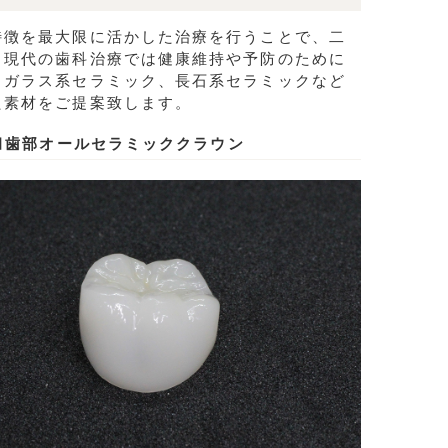
特徴を最大限に活かした治療を行うことで、二
。現代の歯科治療では健康維持や予防のために
、ガラス系セラミック、長石系セラミックなど
た素材をご提案致します。
臼歯部オールセラミッククラウン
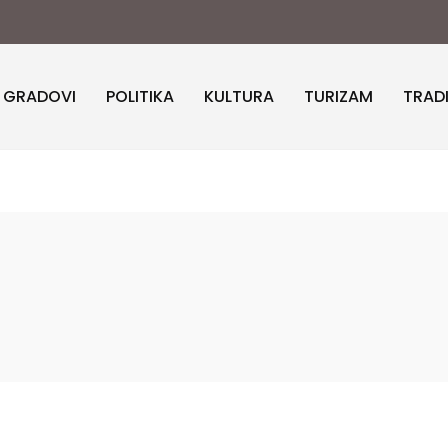
I GRADOVI
POLITIKA
KULTURA
TURIZAM
TRAD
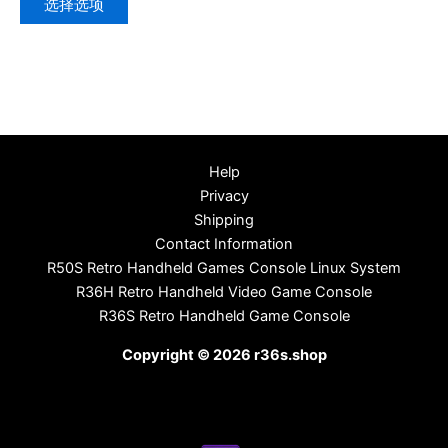
选择选项
选
项
Help
Privacy
Shipping
Contact Information
R50S Retro Handheld Games Console Linux System
R36H Retro Handheld Video Game Console
R36S Retro Handheld Game Console
Copyright © 2026 r36s.shop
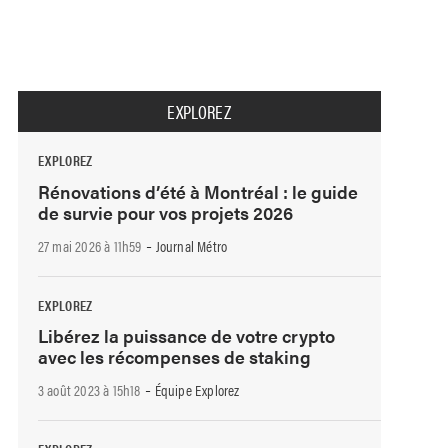
EXPLOREZ
EXPLOREZ
Rénovations d’été à Montréal : le guide
de survie pour vos projets 2026
-
27 mai 2026 à 11h59
Journal Métro
EXPLOREZ
Libérez la puissance de votre crypto
avec les récompenses de staking
-
3 août 2023 à 15h18
Équipe Explorez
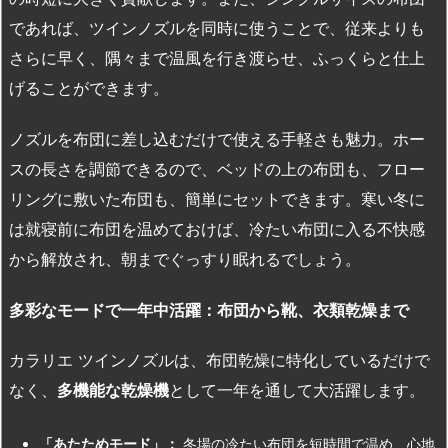
であれば、ツインノズルを同時に使うことで、従来よりも
さらに早く、隅々まで温風を行き渡らせ、ふっくらと仕上
げることができます。
ノズルを布団に差し込むだけで使える手軽さも魅力。ホー
スの長さを調節できるので、ベッドの上の布団も、フロー
リングに敷いた布団も、簡単にセットできます。寒い冬に
は就寝前に布団を温めておけば、冷たい布団に入る不快感
から解放され、朝までぐっすり眠れるでしょう。
多彩なモードで一年中活躍：布団から靴、衣類乾燥まで
カラリエ ツインノズルは、布団乾燥に特化しているだけで
なく、
多機能な乾燥機
として一年を通して大活躍します。
「あたためモード」：
冬場の冷たい布団を短時間で温め、心地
···
### EXERCISE REQUIREMENTS
Rewrite the text of the rows above, replacing "Retro" with "Classic" everywhere it occurs and leaving all else unchanged. Do not include the pictures in the response.

### RESPONSE TO THE EXERCISE
特徴を最大限に活かした治療を行うことで、二
。現代の歯科治療では健康維持や予防のために
、ガラス系セラミック、長石系セラミックなど
た素材をご提案致します。
臼歯部オールセラミッククラウン
I GRADOVI
POLITIKA
KULTURA
TURIZAM
TRAD
选择选项
选
项
Help
Privacy
Shipping
Contact Information
R50S Classic Handheld Games Console Linux System
R36H Classic Handheld Video Game Console
R36S Classic Handheld Game Console
Copyright © 2026 r36s.shop
EXPLOREZ
EXPLOREZ
Rénovations d’été à Montréal : le guide
de survie pour vos projets 2026
-
27 mai 2026 à 11h59
Journal Métro
EXPLOREZ
Libérez la puissance de votre crypto
avec les récompenses de staking
-
3 août 2023 à 15h18
Équipe Explorez
であれば、ツインノズルを同時に使うことで、従来よりも
さらに早く、隅々まで温風を行き渡らせ、ふっくらと仕上
げることができます。
ノズルを布団に差し込むだけで使える手軽さも魅力。ホー
スの長さを調節できるので、ベッドの上の布団も、フロー
リングに敷いた布団も、簡単にセットできます。寒い冬に
は就寝前に布団を温めておけば、冷たい布団に入る不快感
から解放され、朝までぐっすり眠れるでしょう。
多彩なモードで一年中活躍：布団から靴、衣類乾燥まで
カラリエ ツインノズルは、布団乾燥に特化しているだけで
なく、
多機能な乾燥機
として一年を通して大活躍します。
「あたためモード」：
冬場の冷たい布団を短時間で温め、心地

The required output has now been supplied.